• **ABOUT THIS EXERCISE**
An exact copy of the listing is required, with its pictures removed.

• **DATA SECTION**
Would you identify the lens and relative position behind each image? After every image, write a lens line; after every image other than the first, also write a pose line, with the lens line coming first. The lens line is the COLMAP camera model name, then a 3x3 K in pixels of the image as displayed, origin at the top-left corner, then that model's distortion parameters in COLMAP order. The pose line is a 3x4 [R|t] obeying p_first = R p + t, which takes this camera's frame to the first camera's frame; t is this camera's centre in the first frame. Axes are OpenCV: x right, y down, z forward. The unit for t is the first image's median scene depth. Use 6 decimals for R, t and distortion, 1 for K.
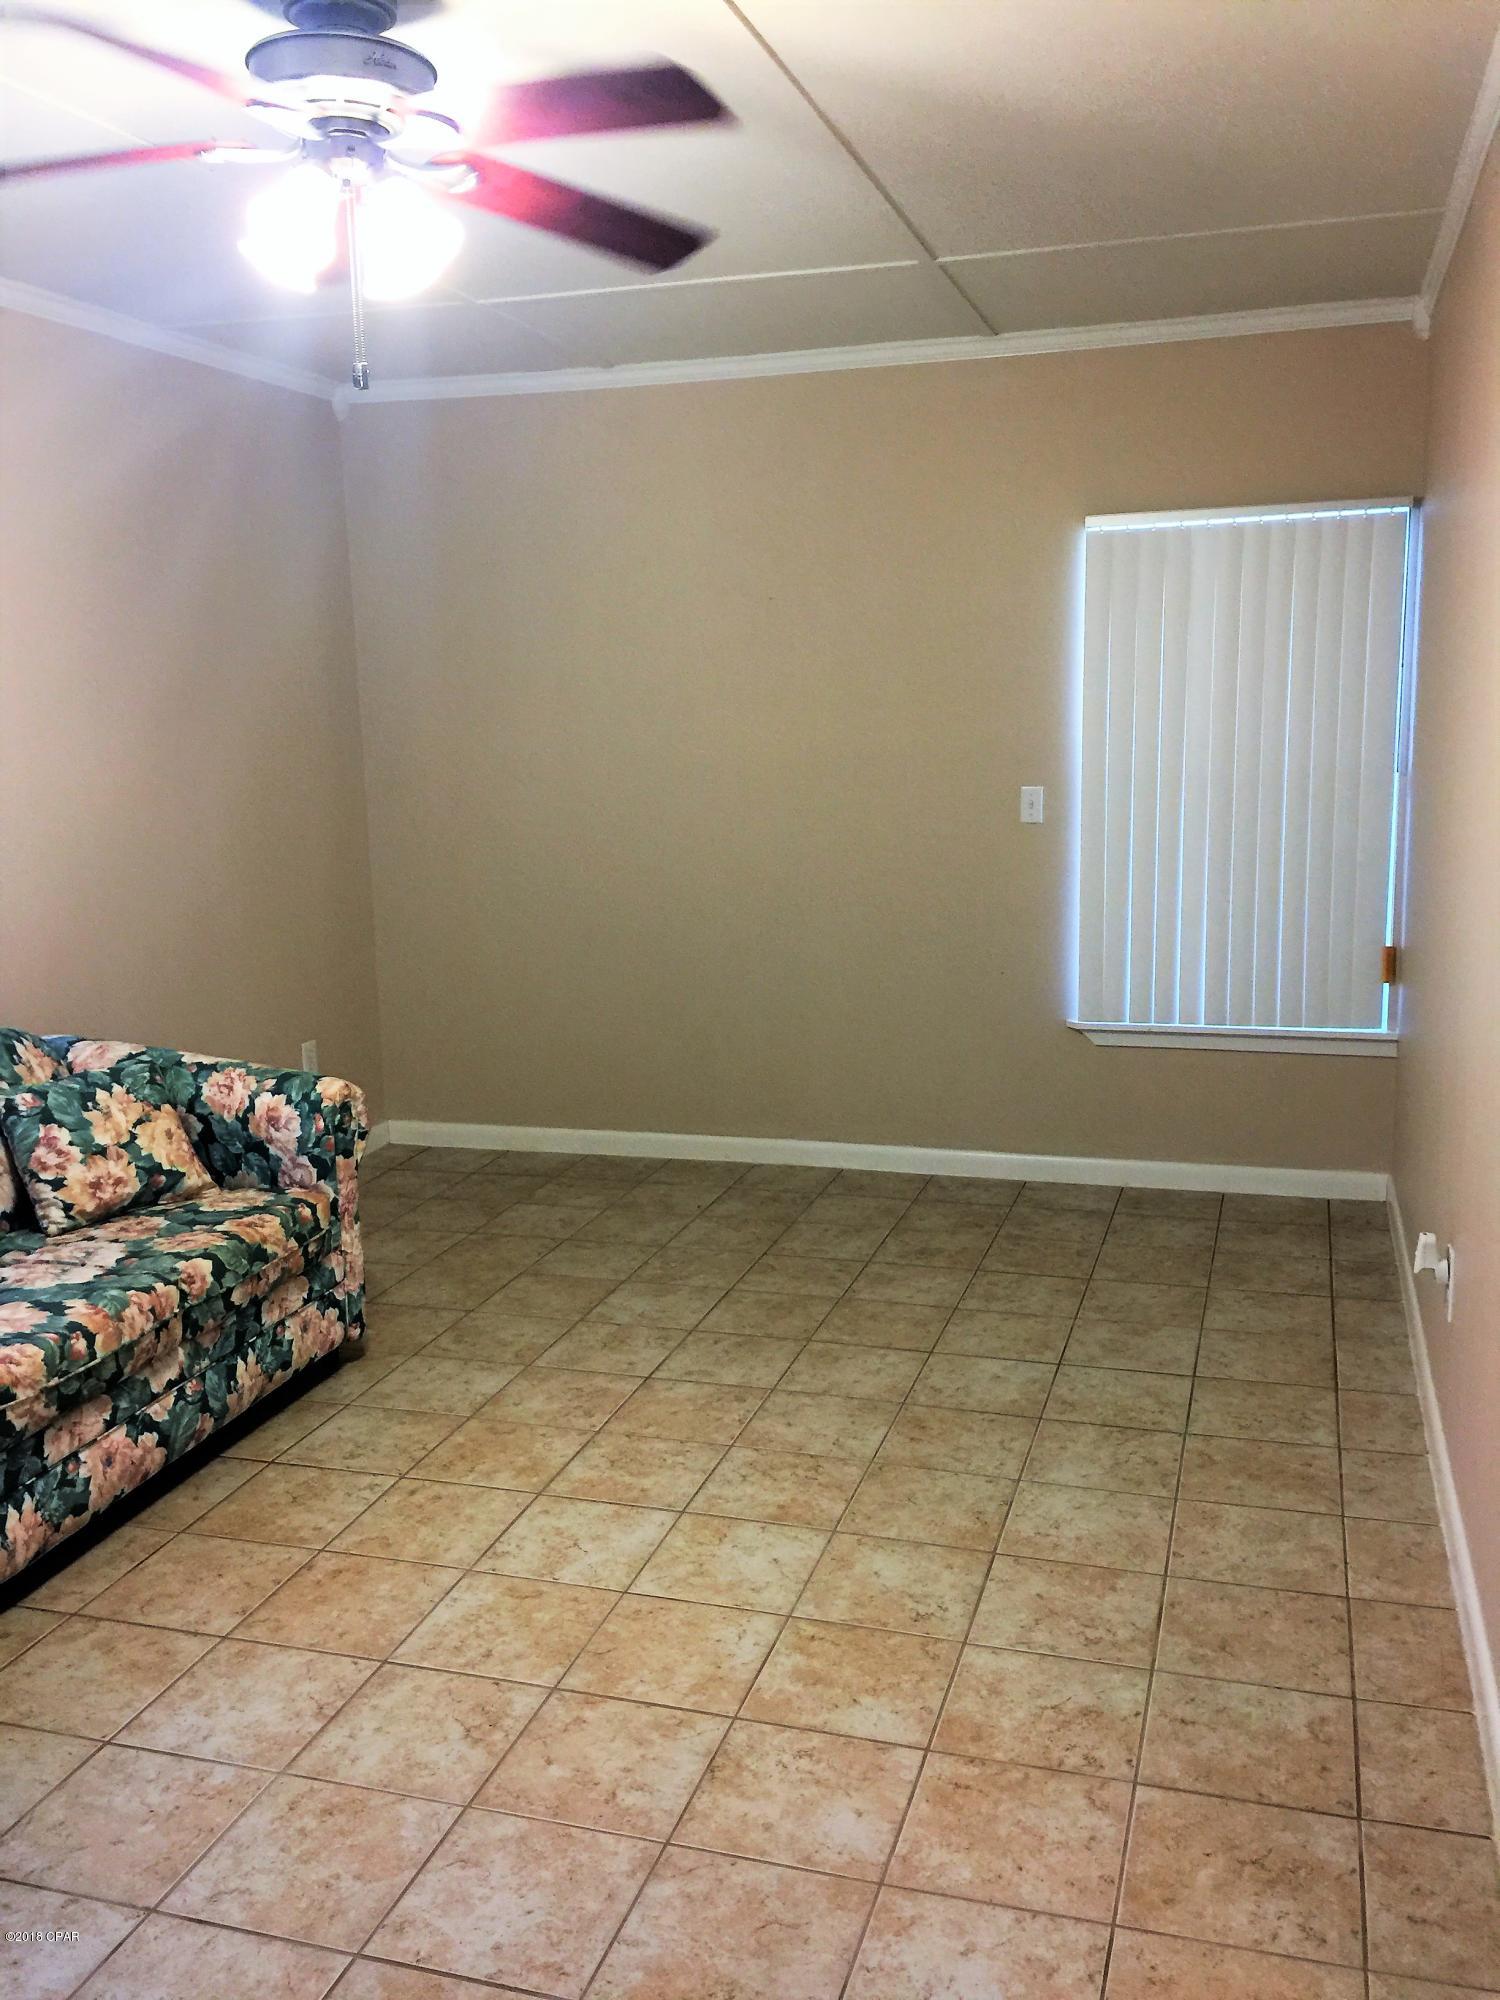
lens RADIAL K [[1718.3, 0, 747.6], [0, 1718.3, 989.0], [0, 0, 1]] dist [0.080094, -0.107725]
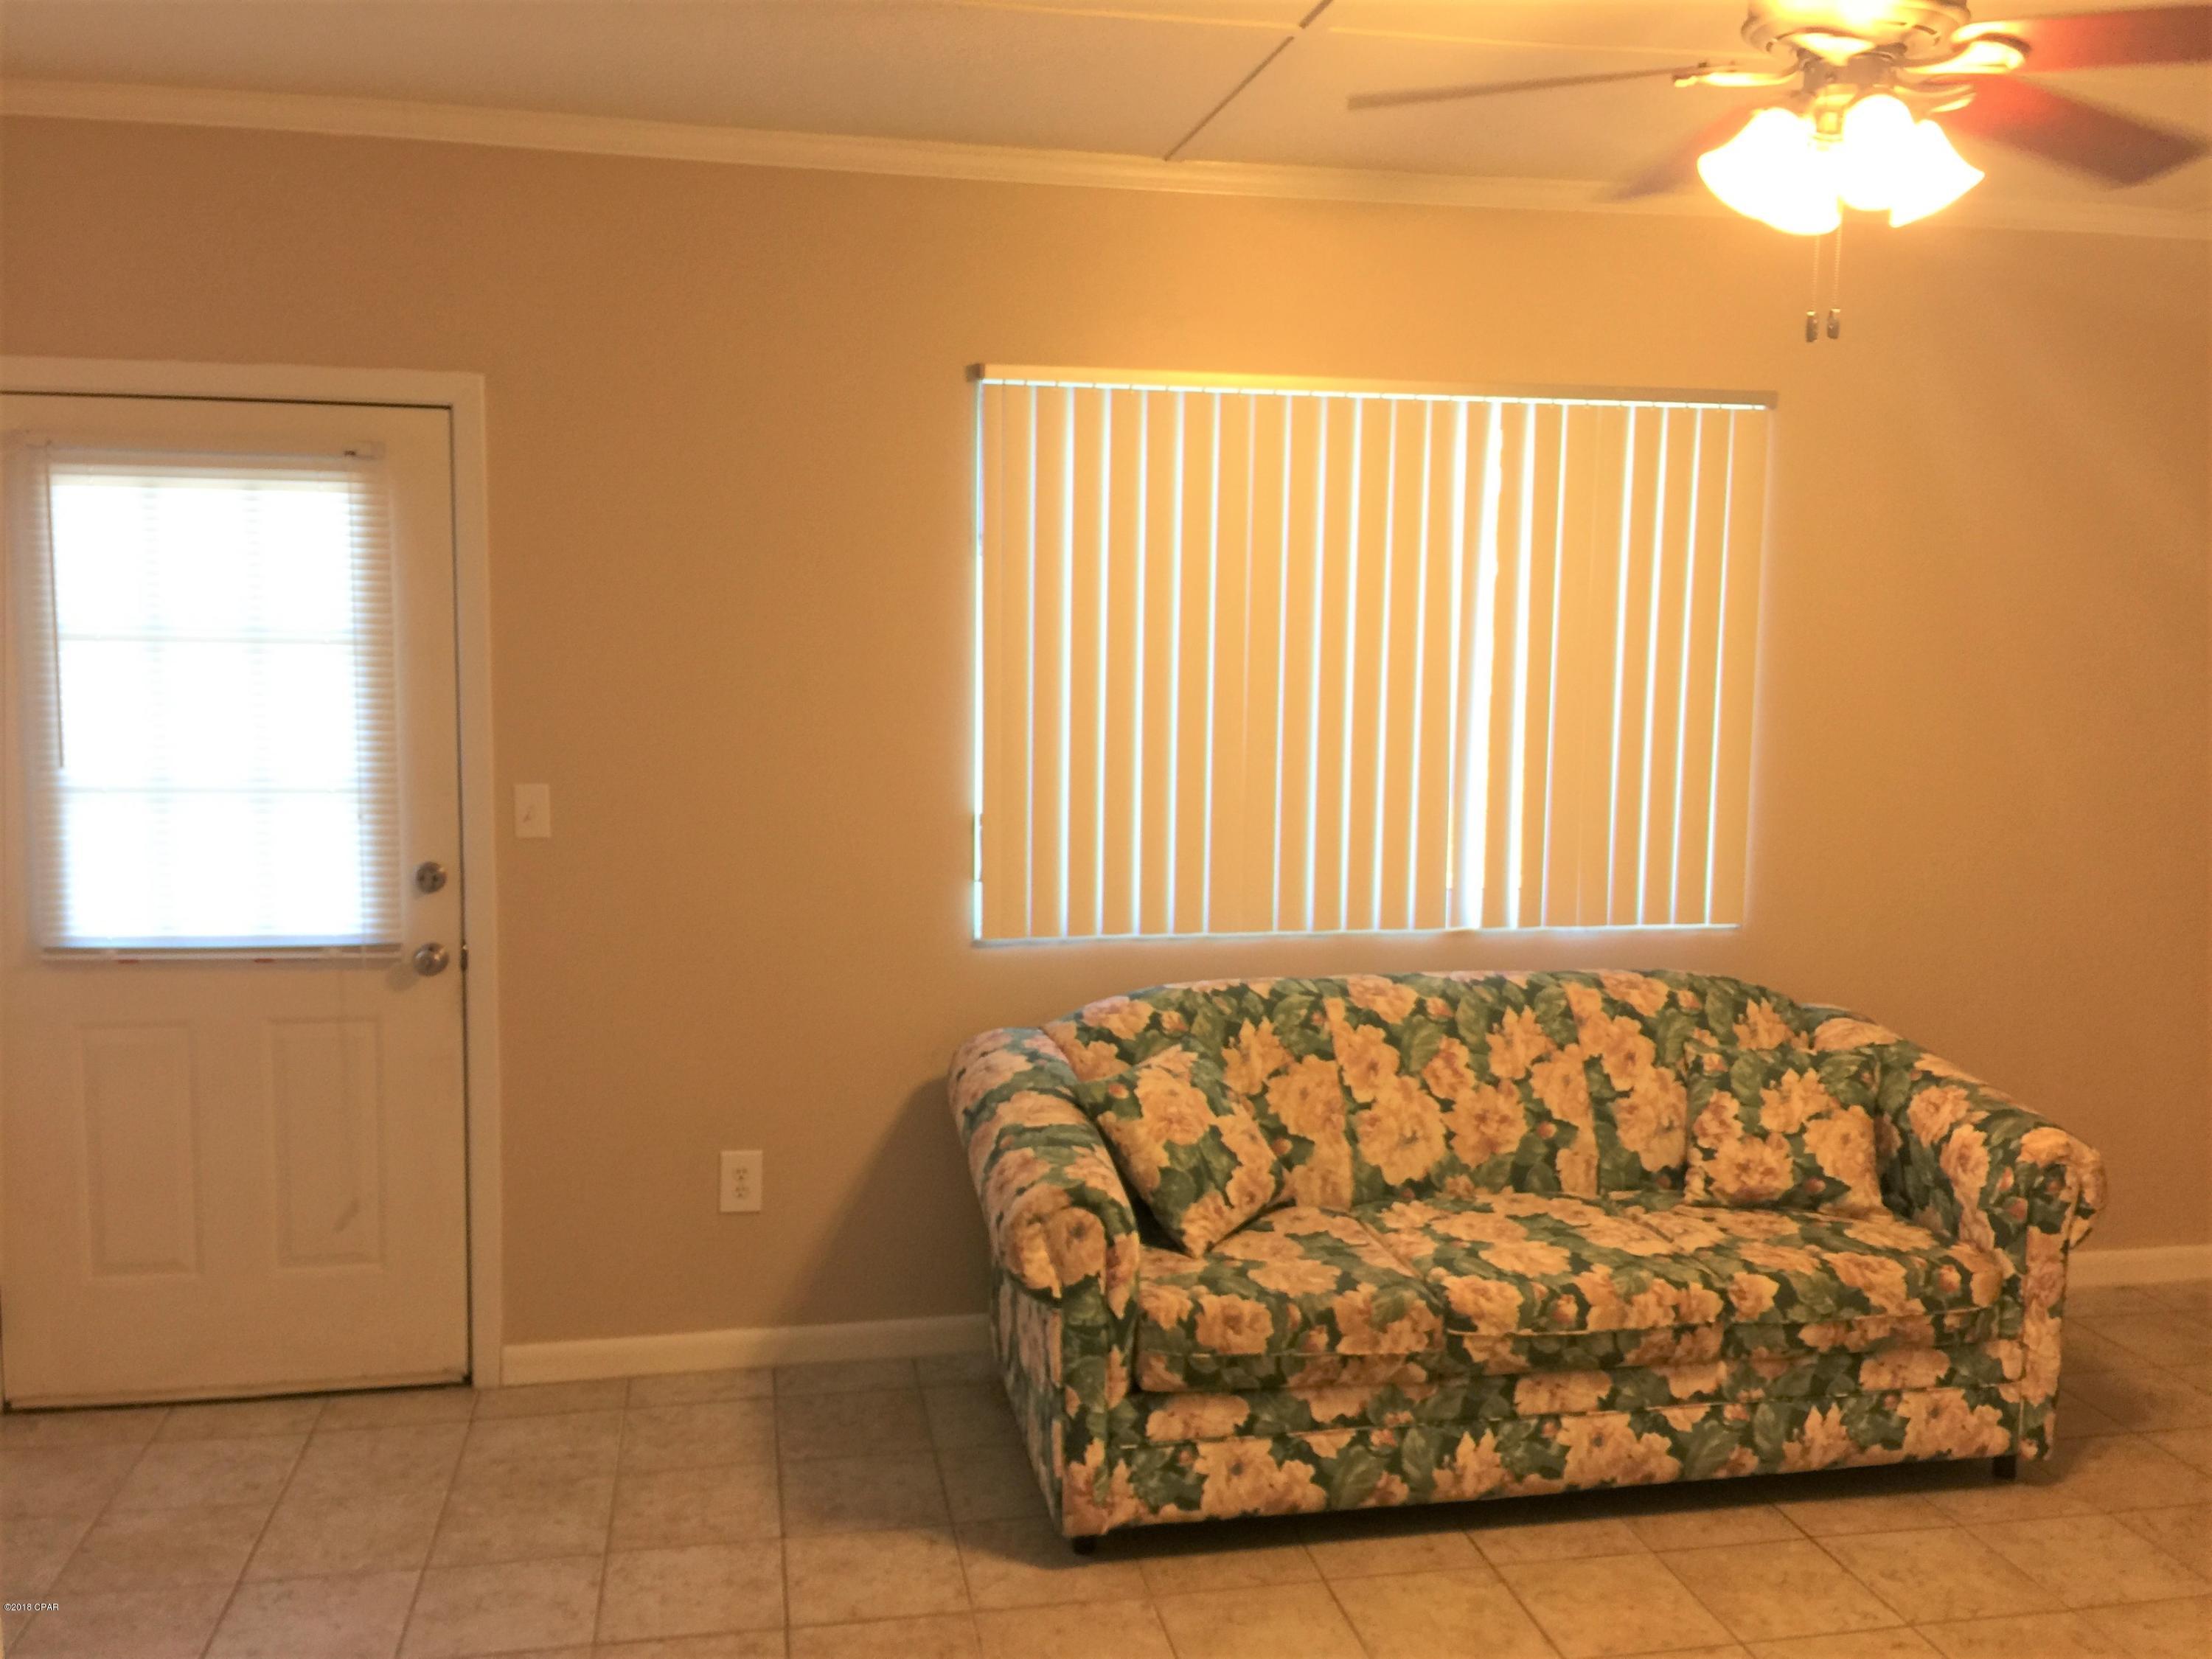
lens RADIAL K [[1900.4, 0, 1096.6], [0, 1900.4, 832.1], [0, 0, 1]] dist [0.080094, -0.107725]
pose [[0.471204, 0.138452, -0.871090, 0.333371], [-0.172335, 0.983020, 0.063020, -0.069181], [0.865025, 0.120424, 0.487063, 0.175712]]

• **RESPONSE FOR THIS EXERCISE**
Would you identify the lens and relative position behind each image? After every image, write a lens line; after every image other than the first, also write a pose line, with the lens line coming first. The lens line is the COLMAP camera model name, then a 3x3 K in pixels of the image as displayed, origin at the top-left corner, then that model's distortion parameters in COLMAP order. The pose line is a 3x4 [R|t] obeying p_first = R p + t, which takes this camera's frame to the first camera's frame; t is this camera's centre in the first frame. Axes are OpenCV: x right, y down, z forward. The unit for t is the first image's median scene depth. Use 6 decimals for R, t and distortion, 1 for K.
lens RADIAL K [[1718.3, 0, 747.6], [0, 1718.3, 989.0], [0, 0, 1]] dist [0.080094, -0.107725]
lens RADIAL K [[1900.4, 0, 1096.6], [0, 1900.4, 832.1], [0, 0, 1]] dist [0.080094, -0.107725]
pose [[0.471204, 0.138452, -0.871090, 0.333371], [-0.172335, 0.983020, 0.063020, -0.069181], [0.865025, 0.120424, 0.487063, 0.175712]]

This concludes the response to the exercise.